R = Responsible (does the work) | A = Accountable (owns the outcome) | C = Consulted (provides input) | I = Informed (kept updated)
Document Owner: [ROLE TITLE]
Last Updated: [DATE]
2. Governance Roles
Define each role referenced in the RACI matrix with responsibilities and required skills.

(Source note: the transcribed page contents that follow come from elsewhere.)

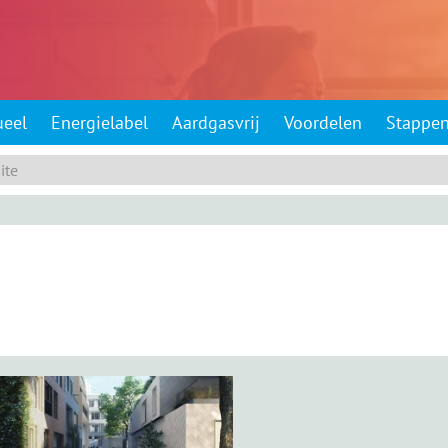
ueel
Energielabel
Aardgasvrij
Voordelen
Stappe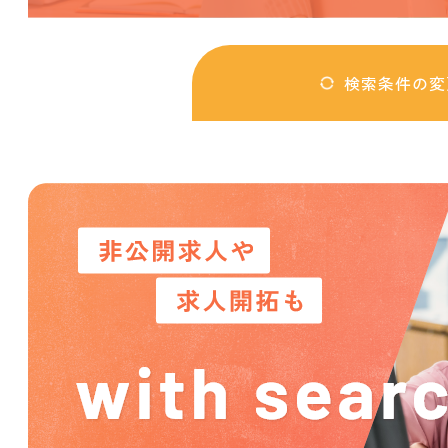
検索条件の変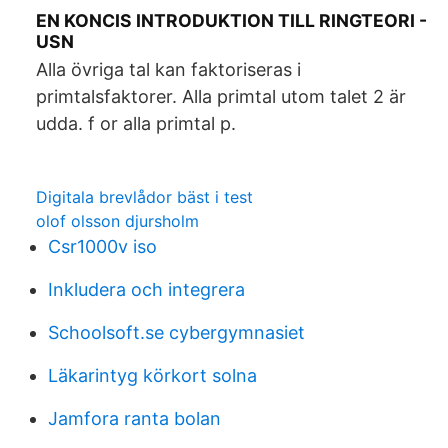
EN KONCIS INTRODUKTION TILL RINGTEORI -
USN
Alla övriga tal kan faktoriseras i
primtalsfaktorer. Alla primtal utom talet 2 är
udda. f or alla primtal p.
Digitala brevlådor bäst i test
olof olsson djursholm
Csr1000v iso
Inkludera och integrera
Schoolsoft.se cybergymnasiet
Läkarintyg körkort solna
Jamfora ranta bolan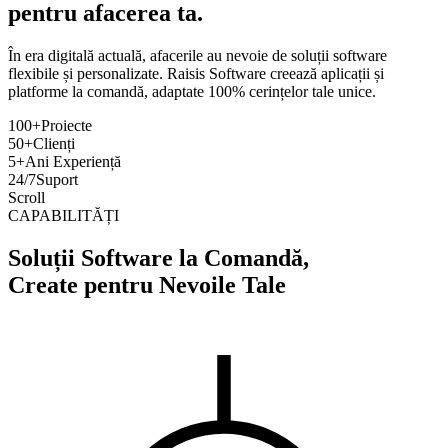
pentru afacerea ta.
În era digitală actuală, afacerile au nevoie de soluții software
flexibile și personalizate. Raisis Software creează aplicații și
platforme la comandă, adaptate 100% cerințelor tale unice.
100+
Proiecte
50+
Clienți
5+
Ani Experiență
24/7
Suport
Scroll
CAPABILITĂȚI
Soluții Software la Comandă,
Create pentru Nevoile Tale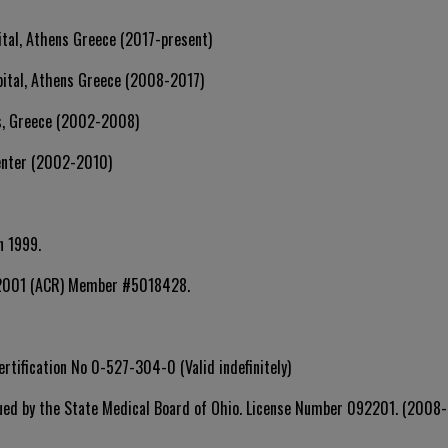
tal, Athens Greece (2017-present)
pital, Athens Greece (2008-2017)
ns, Greece (2002-2008)
Center (2002-2010)
n 1999.
e 2001 (ACR) Member #5018428.
tification No 0-527-304-0 (Valid indefinitely)
ssued by the State Medical Board of Ohio. License Number 092201. (2008-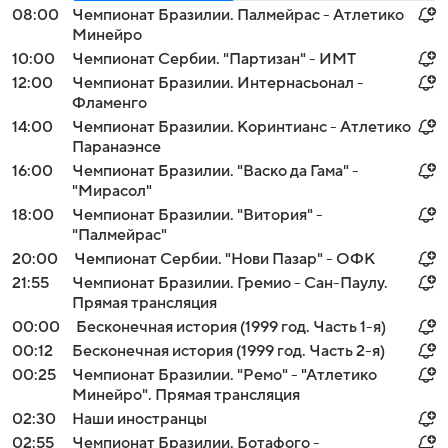
08:00
Чемпионат Бразилии. Палмейрас - Атлетико
Минейро
10:00
Чемпионат Сербии. "Партизан" - ИМТ
12:00
Чемпионат Бразилии. Интернасьонал -
Фламенго
14:00
Чемпионат Бразилии. Коринтианс - Атлетико
Паранаэнсе
16:00
Чемпионат Бразилии. "Васко да Гама" -
"Мирасол"
18:00
Чемпионат Бразилии. "Витория" -
"Палмейрас"
20:00
Чемпионат Сербии. "Нови Пазар" - ОФК
21:55
Чемпионат Бразилии. Гремио - Сан-Паулу.
Прямая трансляция
00:00
Бесконечная история (1999 год. Часть 1-я)
00:12
Бесконечная история (1999 год. Часть 2-я)
00:25
Чемпионат Бразилии. "Ремо" - "Атлетико
Минейро". Прямая трансляция
02:30
Наши иностранцы
02:55
Чемпионат Бразилии. Ботафого -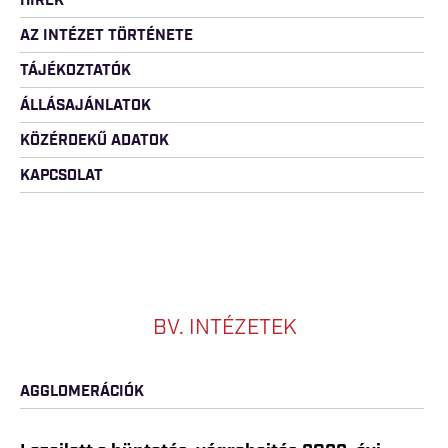
HÍREK
AZ INTÉZET TÖRTÉNETE
TÁJÉKOZTATÓK
ÁLLÁSAJÁNLATOK
KÖZÉRDEKŰ ADATOK
KAPCSOLAT
BV. INTÉZETEK
AGGLOMERÁCIÓK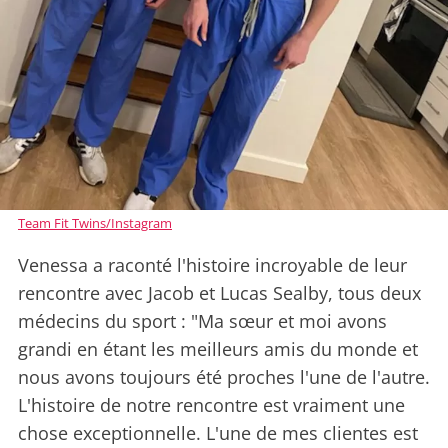
Team Fit Twins/Instagram
Venessa a raconté l'histoire incroyable de leur
rencontre avec Jacob et Lucas Sealby, tous deux
médecins du sport : "Ma sœur et moi avons
grandi en étant les meilleurs amis du monde et
nous avons toujours été proches l'une de l'autre.
L'histoire de notre rencontre est vraiment une
chose exceptionnelle. L'une de mes clientes est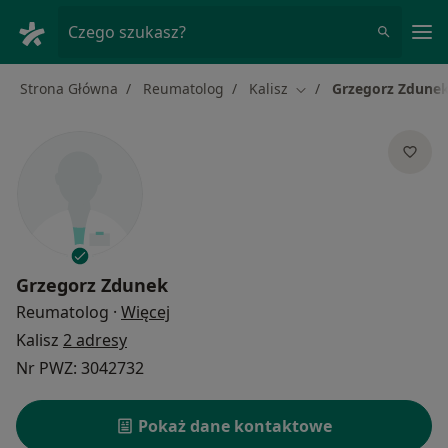
Me
Czego szukasz?
Strona Główna
Reumatolog
Kalisz
Grzegorz Zdune
Zmień miasto
Grzegorz Zdunek
O specjalizacjach
Reumatolog
·
Więcej
Kalisz
2 adresy
Nr PWZ: 3042732
Pokaż dane kontaktowe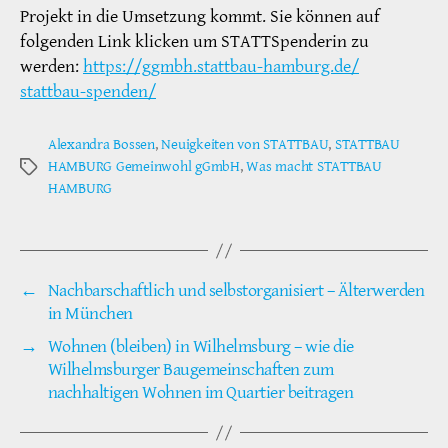
Projekt in die Umsetzung kommt. Sie können auf
folgenden Link klicken um STATTSpenderin zu
werden:
https://ggmbh.stattbau-hamburg.de/
stattbau-spenden/
Alexandra Bossen
,
Neuigkeiten von STATTBAU
,
STATTBAU
HAMBURG Gemeinwohl gGmbH
,
Was macht STATTBAU
Schlagwörter
HAMBURG
←
Nachbarschaftlich und selbstorganisiert – Älterwerden
in München
→
Wohnen (bleiben) in Wilhelmsburg – wie die
Wilhelmsburger Baugemeinschaften zum
nachhaltigen Wohnen im Quartier beitragen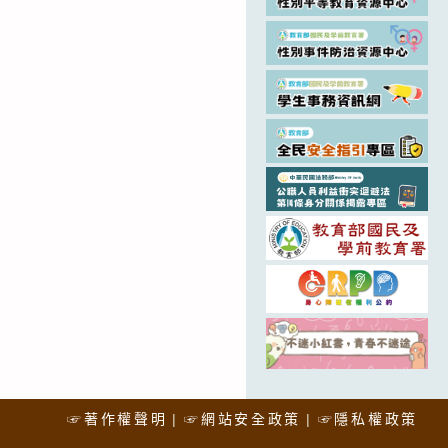
☞著作權聲明
☞網站安全政策
☞隱私權政策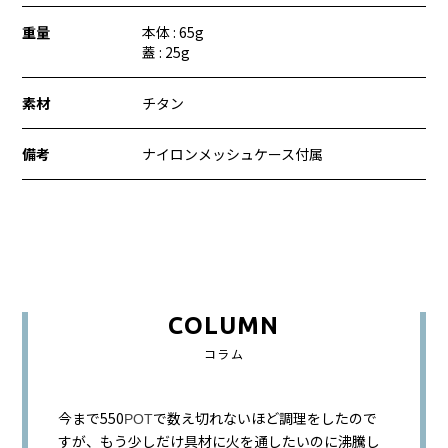
重量
本体 : 65g
蓋 : 25g
素材
チタン
備考
ナイロンメッシュケース付属
COLUMN
コラム
今まで550
で数え切れないほど調理をしたので
POT
すが、もう少しだけ具材に火を通したいのに沸騰し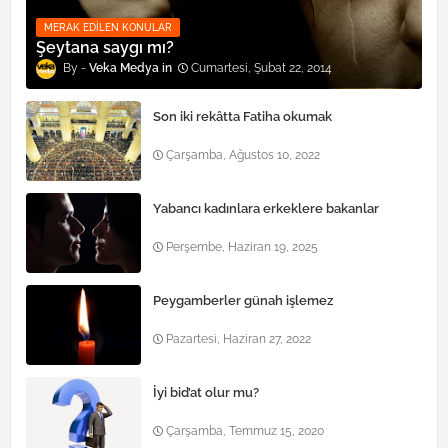
MERAK EDILEN KONULAR
Şeytana saygı mı?
Veka Medya
Cumartesi, Şubat 22, 2014
Son iki rekâtta Fatiha okumak
Çarşamba, Ağustos 10, 2022
Yabancı kadınlara erkeklere bakanlar
Perşembe, Haziran 19, 2025
Peygamberler günah işlemez
Pazartesi, Haziran 27, 2022
İyi bid’at olur mu?
Çarşamba, Temmuz 15, 2020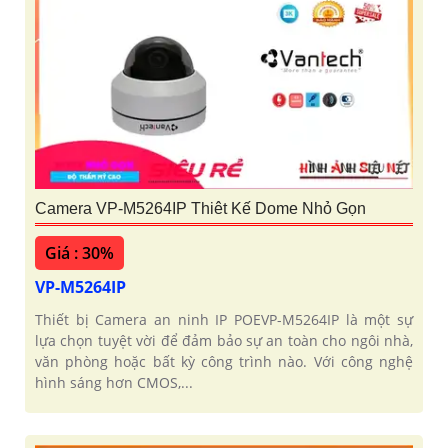
Camera VP-M5264IP Thiêt Kế Dome Nhỏ Gọn
Giá : 30%
VP-M5264IP
Thiết bị Camera an ninh IP POEVP-M5264IP là một sự
lựa chọn tuyệt vời để đảm bảo sự an toàn cho ngôi nhà,
văn phòng hoặc bất kỳ công trình nào. Với công nghệ
hình sáng hơn CMOS,...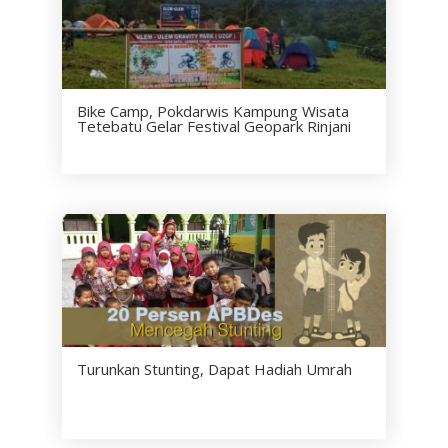
Bike Camp, Pokdarwis Kampung Wisata
Tetebatu Gelar Festival Geopark Rinjani
Turunkan Stunting, Dapat Hadiah Umrah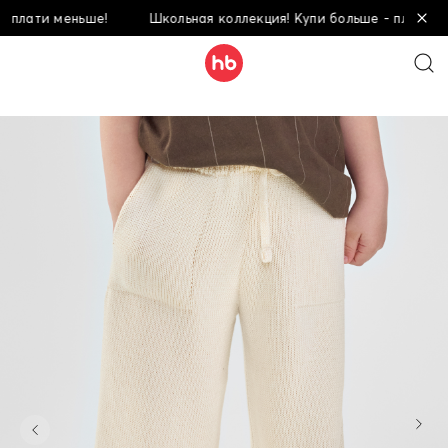
ти меньше!
Школьная коллекция! Купи больше - плати меньше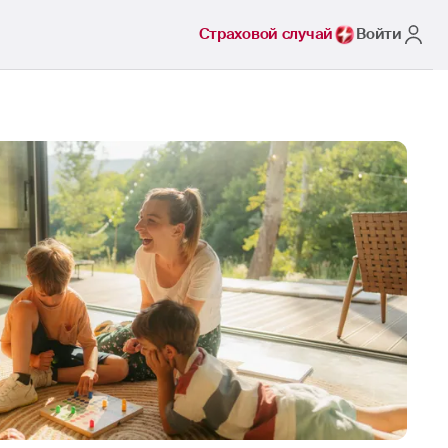
Страховой случай
Войти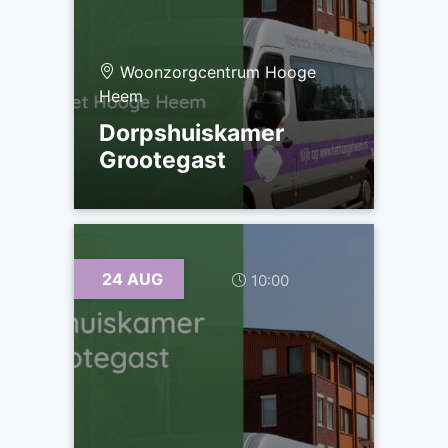
Woonzorgcentrum Hooge
Heem
Dorpshuiskamer
Grootegast
24 AUG
10:00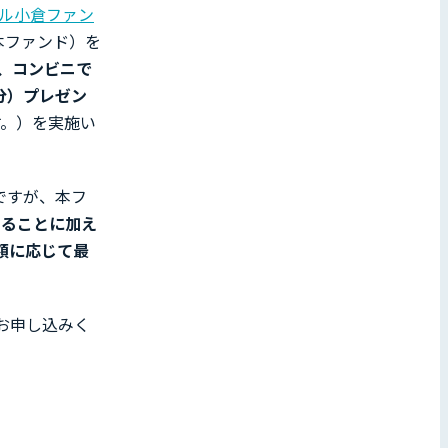
ル小倉ファン
本ファンド）を
天、コンビニで
円分）プレゼン
す。）を実施い
ですが、本フ
あることに加え
額に応じて最
お申し込みく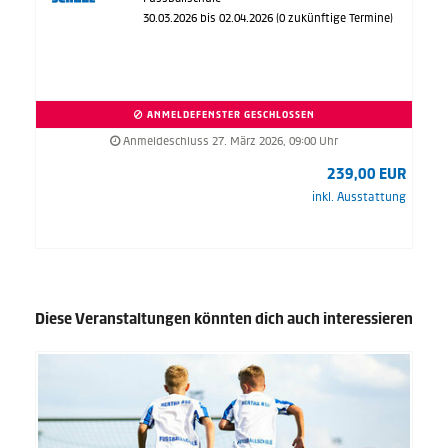
30.03.2026 bis 02.04.2026 (0 zukünftige Termine)
ANMELDEFENSTER GESCHLOSSEN
Anmeldeschluss 27. März 2026, 09:00 Uhr
239,00 EUR
inkl. Ausstattung
Diese Veranstaltungen könnten dich auch interessieren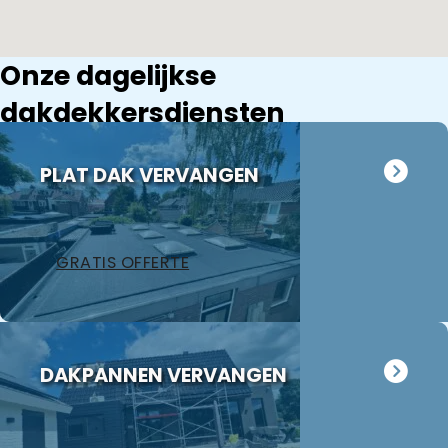
Onze dagelijkse
dakdekkersdiensten
PLAT DAK VERVANGEN
GRATIS OFFERTE
DAKPANNEN VERVANGEN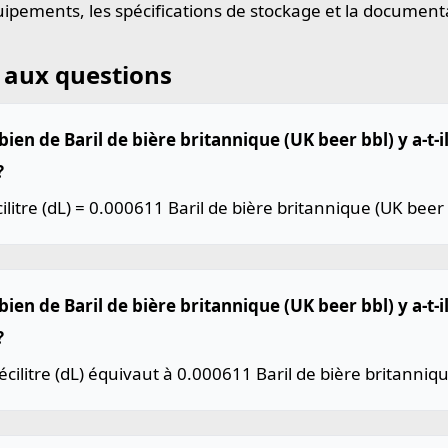
uipements, les spécifications de stockage et la document
 aux questions
en de Baril de bière britannique (UK beer bbl) y a-t-il
?
ilitre (dL) = 0.000611 Baril de bière britannique (UK beer 
en de Baril de bière britannique (UK beer bbl) y a-t-i
?
cilitre (dL) équivaut à 0.000611 Baril de bière britanniqu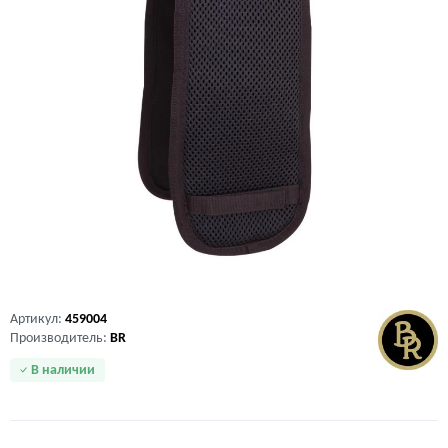
Артикул:
459004
Производитель:
BR
В наличии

| Role | Description | Typical Title |
|---|---|---|
| AI Governance Committee | Cross-functional body that sets AI strategy, approves policies, and oversees risk | Committee (CTO, CISO, Legal, Business) |
| AI Program Lead | Day-to-day coordination of AI governance activities | Director of AI / AI Program Manager |
| AI System Owner | Business owner of a specific AI system; accountable for its outcomes | Product Manager / Business Unit Lead |
| ML Engineer | Develops, trains, and maintains AI models | ML Engineer / Data Scientist |
| Security Team | Assesses and mitigates AI-specific security risks | AppSec Engineer / Security Analyst |
| Legal/Privacy | Ensures regulatory compliance and data protection | Privacy Officer / Legal Counsel |
| Operations | Deploys, monitors, and maintains AI systems in production | DevOps / MLOps Engineer |
3. RACI Matrix
Map each governance activity to role assignments. Every row must have exactly one A.
| Activity | AI Gov Committee | AI Program Lead | System Owner | ML Engineer | Security | Legal/Privacy | Operations |
|---|---|---|---|---|---|---|---|
| AI Policy Development | A | R | C | I | C | C | I |
| Risk Appetite Setting | A | R | C | I | C | C | I |
| New AI System Approval | A | R | R | C | C | C | I |
| Vendor Evaluation | I | A | R | C | R | C | I |
| Risk Assessment | I | A | R | C | R | C | I |
| Model Development | I | I | A | R | C | I | I |
| Security Testing | I | I | I | C | A/R | I | I |
| Deployment Approval | I | A | R | C | R | I | C |
| Production Monitoring | I | I | A | C | C | I | R |
| Incident Response | I | A | C | C | R | C | R |
| Compliance Reporting | A | R | C | I | C | R | I |
| Annual Review | A | R | C | C | C | C | C |
4. Escalation Paths
Define how disagreements and gaps in the RACI are resolved.
Escalation Rules
- Missing Accountable: If no individual is accountable for an AI governance task, the AI Program Lead assumes interim accountability and escalates to the AI Governance Committee within 5 business days
- Conflicting Responsibilities: When two roles disagree on approach, the Accountable party makes the final decision. If the Accountable party is conflicted, escalate to the AI Governance Committee
- Resource Gaps: If the Responsible party lacks capacity, the Accountable party must either reallocate resources or escalate to the AI Governance Committee for prioritization
Review Schedule
This RACI matrix is reviewed semi-annually and updated whenever organizational structure changes, new AI systems are deployed, or new roles are created.